Description of the task » Nothing but the records, transcribed exactly, should appear in the answer; leave the pictures out.

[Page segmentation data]
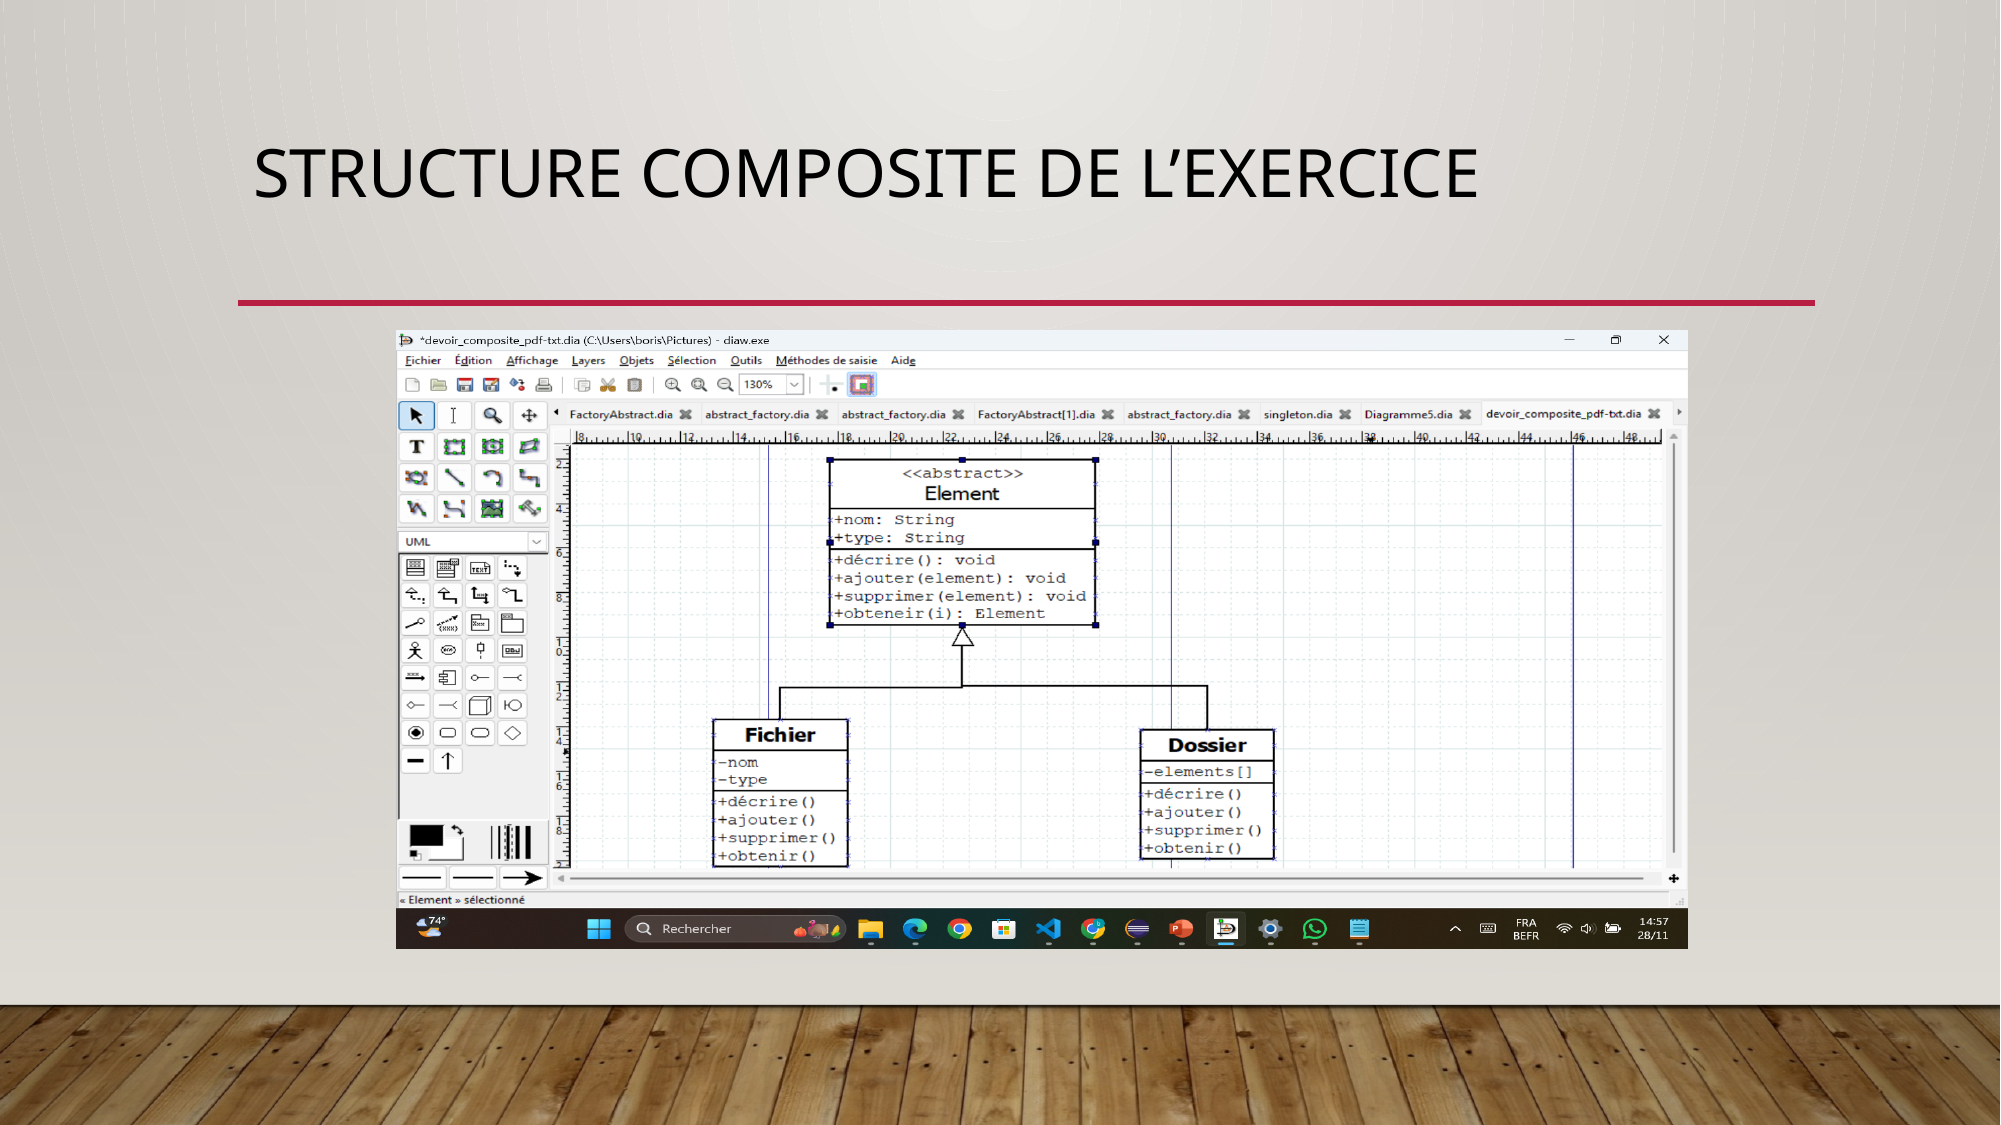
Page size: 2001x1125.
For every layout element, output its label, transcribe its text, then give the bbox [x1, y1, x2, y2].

picture [0, 1005, 2000, 1125]
title Structure composite de l’exercice [238, 131, 1814, 305]
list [396, 330, 1689, 950]
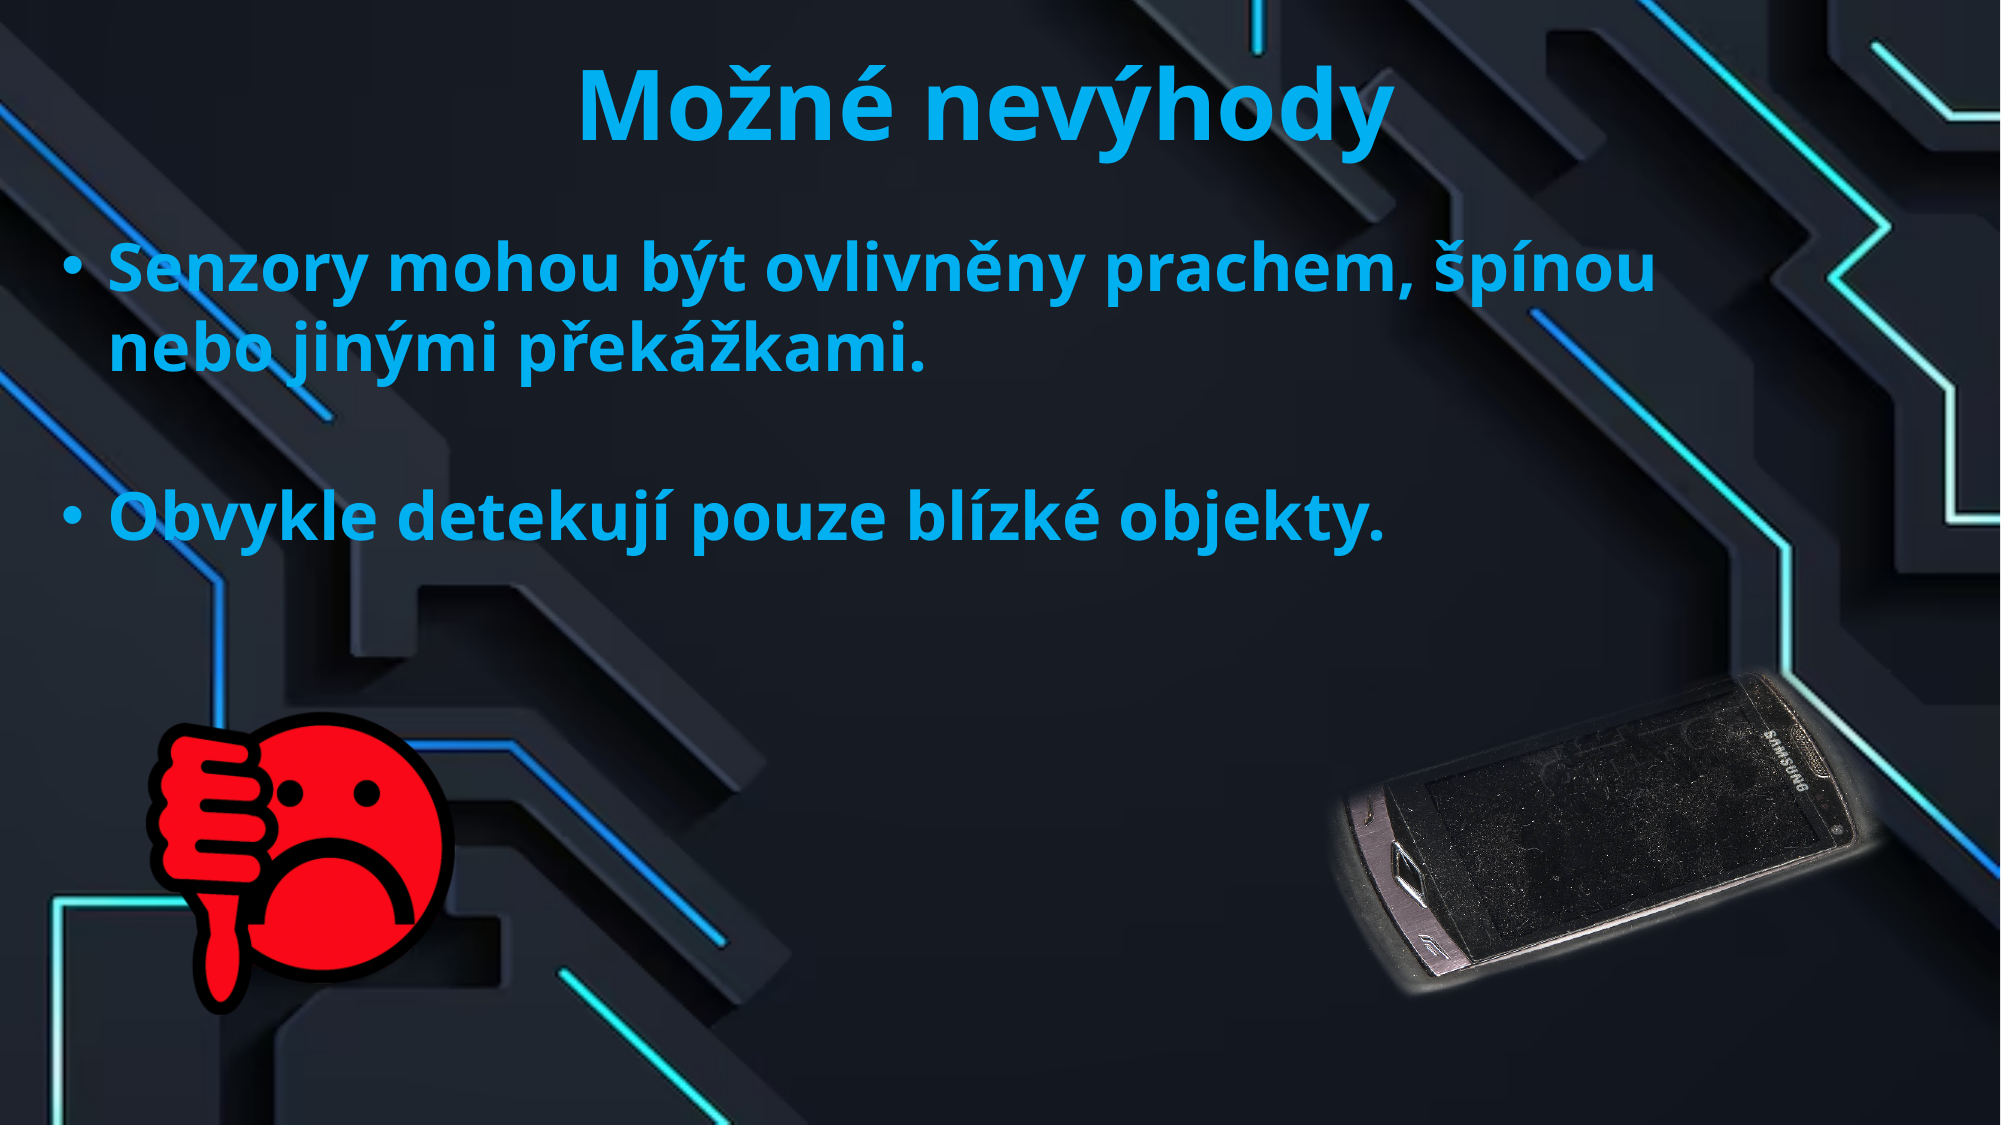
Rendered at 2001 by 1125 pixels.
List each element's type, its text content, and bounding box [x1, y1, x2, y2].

title Možné nevýhody [559, 0, 1441, 217]
text_box Senzory mohou být ovlivněny prachem, špínou nebo jinými překážkami. [46, 217, 1851, 393]
picture [0, 0, 2001, 1125]
text_box Obvykle detekují pouze blízké objekty. [46, 466, 1759, 562]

Reply to the task »
Page size: 2001x1125.
For every layout element, output its label, transcribe its text, then give the bbox [x1, y1, x2, y2].

picture [0, 1005, 2000, 1125]
title Structure composite de l’exercice [238, 131, 1814, 305]
list [396, 330, 1689, 950]
Rendered at 2001 by 1125 pixels.
List each element's type, its text content, and bounding box [x1, y1, x2, y2].

title Možné nevýhody [559, 0, 1441, 217]
text_box Senzory mohou být ovlivněny prachem, špínou nebo jinými překážkami. [46, 217, 1851, 393]
picture [0, 0, 2001, 1125]
text_box Obvykle detekují pouze blízké objekty. [46, 466, 1759, 562]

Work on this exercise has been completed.